Content starts
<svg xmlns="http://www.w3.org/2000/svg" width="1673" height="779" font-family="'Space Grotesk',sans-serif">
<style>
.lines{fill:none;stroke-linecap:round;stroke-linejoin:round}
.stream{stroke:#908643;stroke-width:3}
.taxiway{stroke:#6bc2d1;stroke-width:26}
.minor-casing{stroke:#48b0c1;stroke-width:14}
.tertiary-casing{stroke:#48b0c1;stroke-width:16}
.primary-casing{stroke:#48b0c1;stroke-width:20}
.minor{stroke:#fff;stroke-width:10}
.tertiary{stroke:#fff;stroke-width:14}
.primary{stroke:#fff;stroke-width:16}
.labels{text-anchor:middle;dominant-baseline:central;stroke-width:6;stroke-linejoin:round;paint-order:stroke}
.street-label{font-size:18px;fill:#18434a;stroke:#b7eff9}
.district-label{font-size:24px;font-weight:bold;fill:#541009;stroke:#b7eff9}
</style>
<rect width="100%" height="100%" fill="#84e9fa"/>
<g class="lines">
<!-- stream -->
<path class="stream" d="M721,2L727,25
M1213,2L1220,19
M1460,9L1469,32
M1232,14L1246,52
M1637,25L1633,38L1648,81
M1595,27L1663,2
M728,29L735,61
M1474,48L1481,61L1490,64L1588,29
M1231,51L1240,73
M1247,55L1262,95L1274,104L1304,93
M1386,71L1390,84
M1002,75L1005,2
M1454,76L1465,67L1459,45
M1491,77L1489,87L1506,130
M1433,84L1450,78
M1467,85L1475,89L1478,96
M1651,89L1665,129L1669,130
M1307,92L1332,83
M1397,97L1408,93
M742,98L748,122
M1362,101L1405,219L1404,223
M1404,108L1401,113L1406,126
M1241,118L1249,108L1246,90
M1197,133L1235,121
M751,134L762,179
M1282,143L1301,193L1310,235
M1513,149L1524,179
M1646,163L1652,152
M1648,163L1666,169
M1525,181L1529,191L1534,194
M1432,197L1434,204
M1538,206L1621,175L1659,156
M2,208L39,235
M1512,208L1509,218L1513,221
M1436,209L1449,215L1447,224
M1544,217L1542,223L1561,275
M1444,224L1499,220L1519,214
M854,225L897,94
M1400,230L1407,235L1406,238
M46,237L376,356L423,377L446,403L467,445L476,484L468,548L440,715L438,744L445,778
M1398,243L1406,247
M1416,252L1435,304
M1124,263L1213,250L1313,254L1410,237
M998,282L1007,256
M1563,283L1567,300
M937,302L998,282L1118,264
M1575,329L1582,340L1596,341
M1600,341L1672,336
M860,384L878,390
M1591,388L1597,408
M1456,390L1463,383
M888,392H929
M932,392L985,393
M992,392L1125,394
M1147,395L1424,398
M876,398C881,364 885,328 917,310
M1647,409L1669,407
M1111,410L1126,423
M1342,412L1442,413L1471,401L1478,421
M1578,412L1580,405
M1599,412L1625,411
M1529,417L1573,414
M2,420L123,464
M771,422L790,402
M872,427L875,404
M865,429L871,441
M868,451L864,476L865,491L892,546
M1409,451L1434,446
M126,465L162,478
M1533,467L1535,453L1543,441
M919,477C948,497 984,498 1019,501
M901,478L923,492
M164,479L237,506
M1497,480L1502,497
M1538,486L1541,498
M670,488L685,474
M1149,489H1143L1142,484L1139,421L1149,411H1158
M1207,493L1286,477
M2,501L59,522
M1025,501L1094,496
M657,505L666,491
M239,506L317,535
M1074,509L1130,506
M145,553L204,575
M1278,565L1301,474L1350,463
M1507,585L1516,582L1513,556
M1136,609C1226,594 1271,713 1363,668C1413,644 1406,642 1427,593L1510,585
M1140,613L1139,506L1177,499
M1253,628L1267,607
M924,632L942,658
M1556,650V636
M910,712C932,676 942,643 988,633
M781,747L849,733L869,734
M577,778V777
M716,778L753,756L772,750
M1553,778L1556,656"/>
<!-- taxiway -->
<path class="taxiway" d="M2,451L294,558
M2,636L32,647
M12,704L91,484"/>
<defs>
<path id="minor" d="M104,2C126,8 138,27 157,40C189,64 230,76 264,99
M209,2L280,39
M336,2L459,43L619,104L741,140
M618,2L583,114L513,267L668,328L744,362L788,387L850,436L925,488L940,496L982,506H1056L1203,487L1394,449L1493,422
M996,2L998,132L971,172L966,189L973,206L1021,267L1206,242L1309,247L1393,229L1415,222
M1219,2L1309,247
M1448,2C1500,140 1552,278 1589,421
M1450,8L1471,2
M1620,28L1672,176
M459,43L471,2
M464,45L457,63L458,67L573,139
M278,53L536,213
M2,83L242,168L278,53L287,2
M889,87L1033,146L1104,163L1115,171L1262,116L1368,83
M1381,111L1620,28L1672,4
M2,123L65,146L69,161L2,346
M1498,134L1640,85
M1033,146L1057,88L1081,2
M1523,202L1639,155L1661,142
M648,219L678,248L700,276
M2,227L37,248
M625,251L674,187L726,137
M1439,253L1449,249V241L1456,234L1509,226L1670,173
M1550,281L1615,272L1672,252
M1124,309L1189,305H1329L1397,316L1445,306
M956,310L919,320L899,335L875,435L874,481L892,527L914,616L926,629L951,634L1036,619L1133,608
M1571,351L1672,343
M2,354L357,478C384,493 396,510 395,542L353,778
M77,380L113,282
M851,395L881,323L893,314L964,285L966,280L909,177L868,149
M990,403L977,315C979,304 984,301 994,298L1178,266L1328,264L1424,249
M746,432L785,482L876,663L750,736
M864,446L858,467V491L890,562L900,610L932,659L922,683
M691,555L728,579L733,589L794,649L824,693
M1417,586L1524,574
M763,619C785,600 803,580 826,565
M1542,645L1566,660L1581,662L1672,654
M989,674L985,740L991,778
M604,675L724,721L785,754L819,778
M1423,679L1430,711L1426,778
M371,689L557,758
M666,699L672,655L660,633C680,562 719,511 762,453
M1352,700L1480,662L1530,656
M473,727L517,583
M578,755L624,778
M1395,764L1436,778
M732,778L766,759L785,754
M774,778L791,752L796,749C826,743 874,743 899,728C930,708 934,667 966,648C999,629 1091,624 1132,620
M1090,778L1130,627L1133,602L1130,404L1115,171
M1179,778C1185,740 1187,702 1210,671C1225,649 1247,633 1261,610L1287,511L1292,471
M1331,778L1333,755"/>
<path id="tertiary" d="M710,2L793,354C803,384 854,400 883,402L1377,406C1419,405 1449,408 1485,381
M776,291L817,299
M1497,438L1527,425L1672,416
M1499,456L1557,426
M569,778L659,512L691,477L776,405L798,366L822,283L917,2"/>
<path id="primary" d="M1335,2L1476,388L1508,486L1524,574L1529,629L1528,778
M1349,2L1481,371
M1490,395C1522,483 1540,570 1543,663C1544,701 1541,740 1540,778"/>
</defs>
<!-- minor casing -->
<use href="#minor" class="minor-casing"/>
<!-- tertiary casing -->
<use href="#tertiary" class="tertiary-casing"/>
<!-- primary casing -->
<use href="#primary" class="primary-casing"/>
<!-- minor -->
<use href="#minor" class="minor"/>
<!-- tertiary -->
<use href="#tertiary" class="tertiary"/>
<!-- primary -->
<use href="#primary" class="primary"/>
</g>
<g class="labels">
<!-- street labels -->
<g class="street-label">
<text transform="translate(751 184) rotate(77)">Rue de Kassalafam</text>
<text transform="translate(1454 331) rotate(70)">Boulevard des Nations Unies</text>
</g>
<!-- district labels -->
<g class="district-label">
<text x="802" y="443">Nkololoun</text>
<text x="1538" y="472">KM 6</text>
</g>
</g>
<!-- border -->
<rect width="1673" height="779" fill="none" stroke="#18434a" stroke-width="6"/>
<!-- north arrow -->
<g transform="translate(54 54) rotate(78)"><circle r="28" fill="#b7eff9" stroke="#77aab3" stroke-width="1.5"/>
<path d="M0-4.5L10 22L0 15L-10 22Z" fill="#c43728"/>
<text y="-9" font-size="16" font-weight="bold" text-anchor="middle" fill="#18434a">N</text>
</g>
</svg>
Content ends
§ WHAT TO WORK ON: For each line above that contains the word "lines", give the line as it is written.

§ WRITTEN RESPONSE:
.lines{fill:none;stroke-linecap:round;stroke-linejoin:round}
<g class="lines">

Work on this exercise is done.